A Research Study to Investigate the Effects of CagriSema Compared to Placebo in People With Type 2 Diabetes and Painful Diabetic Peripheral Neuropathy

Launched by NOVO NORDISK A/S · Jan 27, 2025

Keywords

ClinConnect Summary

This clinical trial is studying a new medication called CagriSema to see how well it helps people with type 2 diabetes and painful diabetic peripheral neuropathy, which is nerve pain caused by diabetes. Participants in the study will either receive CagriSema or a "dummy" medicine (placebo) that doesn’t contain the active drug. The assignment to either treatment is done randomly, similar to flipping a coin. The study will last about 10 months, and doctors are currently not able to prescribe CagriSema since it is still being tested.

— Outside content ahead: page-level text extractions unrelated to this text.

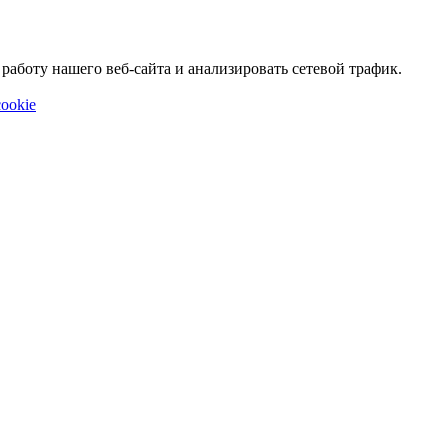
аботу нашего веб-сайта и анализировать сетевой трафик.
ookie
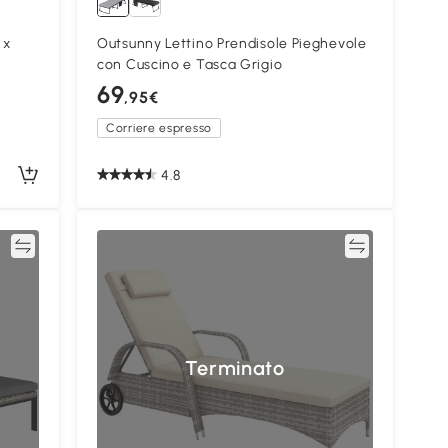
 x
Outsunny Lettino Prendisole Pieghevole
con Cuscino e Tasca Grigio
69
,95€
Corriere espresso
4.8
ta
Confronta
Terminato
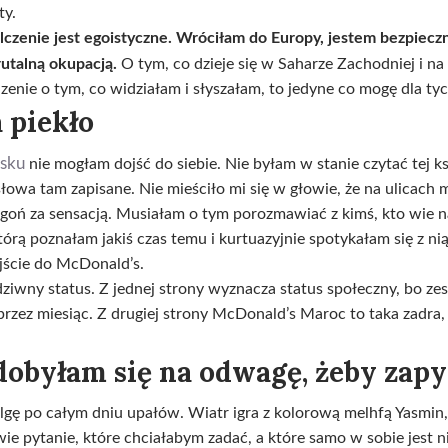
ty.
czenie jest egoistyczne. Wróciłam do Europy, jestem bezpieczn
utalną okupacją.
O tym, co dzieje się w Saharze Zachodniej i na
ie o tym, co widziałam i słyszałam, to jedyne co mogę dla tych
 piekło
asku
nie mogłam dojść do siebie. Nie byłam w stanie czytać tej ks
owa tam zapisane. Nie mieściło mi się w głowie, że na ulicach m
ogoń za sensacją. Musiałam o tym porozmawiać z kimś, kto wie n
rą poznałam jakiś czas temu i kurtuazyjnie spotykałam się z nią
jście do McDonald’s.
ny status. Z jednej strony wyznacza status społeczny, bo ze
rzez miesiąc. Z drugiej strony McDonald’s Maroc to taka zadra, 
dobyłam się na odwagę, żeby zapy
gę po całym dniu upałów. Wiatr igra z kolorową melhfą Yasmin, 
ie pytanie, które chciałabym zadać, a które samo w sobie jest n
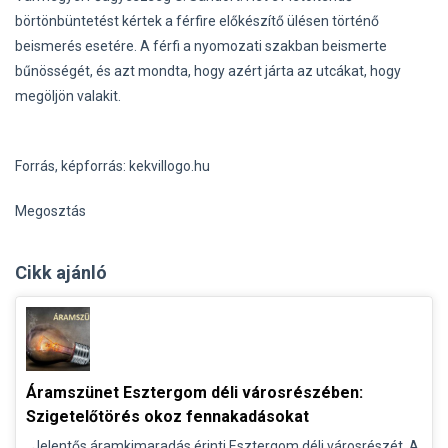
börtönbüntetést kértek a férfire előkészítő ülésen történő
beismerés esetére. A férfi a nyomozati szakban beismerte
bűnösségét, és azt mondta, hogy azért járta az utcákat, hogy
megöljön valakit.
Forrás, képforrás: kekvillogo.hu
Megosztás
Cikk ajánló
Áramszünet Esztergom déli városrészében:
Szigetelőtörés okoz fennakadásokat
Jelentős áramkimaradás érinti Esztergom déli városrészét. A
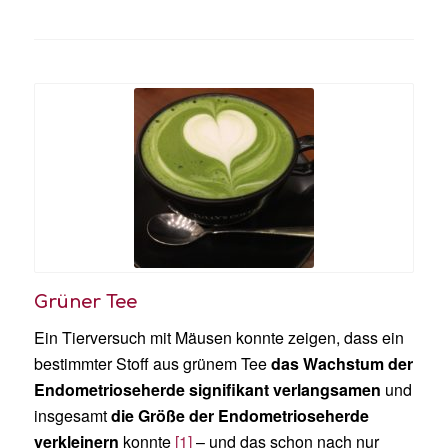
Grüner Tee
Ein Tierversuch mit Mäusen konnte zeigen, dass ein
bestimmter Stoff aus grünem Tee
das Wachstum der
Endometrioseherde signifikant verlangsamen
und
insgesamt
die Größe der Endometrioseherde
verkleinern
konnte
[1]
– und das schon nach nur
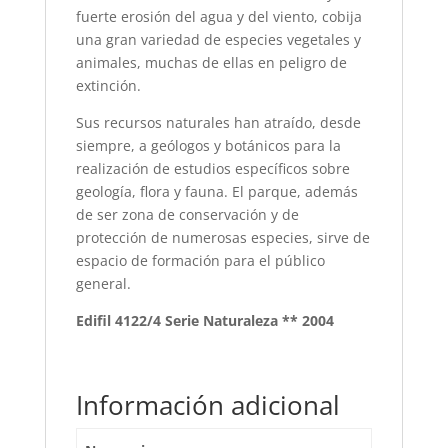
fuerte erosión del agua y del viento, cobija
una gran variedad de especies vegetales y
animales, muchas de ellas en peligro de
extinción.
Sus recursos naturales han atraído, desde
siempre, a geólogos y botánicos para la
realización de estudios específicos sobre
geología, flora y fauna. El parque, además
de ser zona de conservación y de
protección de numerosas especies, sirve de
espacio de formación para el público
general.
Edifil 4122/4 Serie Naturaleza ** 2004
Información adicional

To be eligible for the trial, participants must be at least 18 years old, have a body mass index (BMI) of 25 or higher, and have had type 2 diabetes for at least 6 months. They should also have been experiencing nerve pain for at least 3 months and meet specific pain scoring criteria. It’s important to note that women who are pregnant or breastfeeding cannot participate, and there are other health conditions that may exclude someone from joining the study. Participants can expect regular check-ins and evaluations throughout the trial to monitor their health and response to the treatment.

Gender

ALL

Eligibility criteria

• Key Inclusion Criteria:
• • Male or female.
• • Age 18 years or above at the time of signing the informed consent.
• • Body mass index (BMI) ≥25.0 kilogram per square meter (kg/m\^2) at screening.
• • Diagnosis of type 2 diabetes (T2D) ≥180 days before screening.
• -- For participants on anti-diabetic drugs: Stable daily and/or weekly dose(s) ≥90 days before screening of any of the following anti-diabetic drug(s) or combination regimen(s) at effective or maximum tolerated dose, as judged by the investigator:
• • Treatment with 1-3 marketed oral anti-diabetic drugs (OADs) (metformin, α-glucosidase inhibitors (AGI), glinides, sodium-glucose co-transporter 2 inhibitors (SGLT2i), thiazolidinediones, or sulphonylureas (SU) as a single agent or in combination) according to local guidelines.
• • Treatment with basal or basal-bolus insulin (including premixed insulin formulations) according to local guidelines.
• • HbA1c ≤10.5 % (91 millimole per mole \[mmol/mol\]) and ≥6.0 % (42 mmol/mol), as determined by central laboratory at screening.
• * Diagnosis of painful diabetic peripheral neuropathy (pDPN) at screening as well as at the following criteria:
• • -- Participant with self-reported pain consistent with pDPN for a minimum of 3 months before screening, as judged by the investigator.
• • Stable pharmacological and non-pharmacological treatment of pain for a minimum of 3 months before screening, in the opinion of the investigator. The treatment regimen should adhere to local guidelines (if available).
• Key Exclusion Criteria:
• • Female who is pregnant, breast-feeding or intends to become pregnant or is of childbearing potential and not using a highly effective contraceptive method.
• • Use of any glucagon-like peptide-1 receptor agonist (GLP-1 RA), including medication with GLP-1 RA activity, (DPP-4), or amylin analogue within 60 days before screening.
• • Significant use of opioids, cannabinoids or benzodiazepines within 30 days before screening, in the opinion of the investigator. Significant use is defined as use that renders it unlikely that the participant is able to comply with protocol requirements for discouraged medications.
• • Anticipated initiation or clinically relevant change in concomitant medications (for more than 14 consecutive days during the study) known to affect weight or glucose metabolism (e.g., orlistat, thyroid hormones or oral corticosteroids).
• • Planned initiation or change in anti-depressant, anti-psychotic or anti-epileptic medication. If participants are already taking such medication, they should have stable and optimised treatment for at least 8 weeks before screening.
• • Presence or history of epilepsy and fibromyalgia.
• • Presence of non-diabetic neuropathies, in the opinion of the investigator.
• • Uncontrolled and potentially unstable diabetic retinopathy or maculopathy. Verified by a fundus examination and OCT assessment performed within 90 days before screening or in the period between screening and randomisation. Pharmacological pupil-dilation is a requirement unless using a digital fundus photography camera specified for non-dilated examination.
• • Any other painful medical condition(s) where the pain is significantly more severe than the diabetic peripheral neuropathy pain, as judged by the investigator (participants will not be excluded if the pain is transient in nature).
• • History of suicidal attempt within 5 years before screening
• • Suicidal behaviour within 1 month before screening.
• • Renal impairment with estimated Glomerular Filtration Rate (eGFR) \<30 ml/min/1.73 m2 as determined by central laboratory at screening.
• • Exposure to an investigational medicinal product within 90 days or 5 half-lives of the investigational medicinal product (if known), whichever is longer, before screening.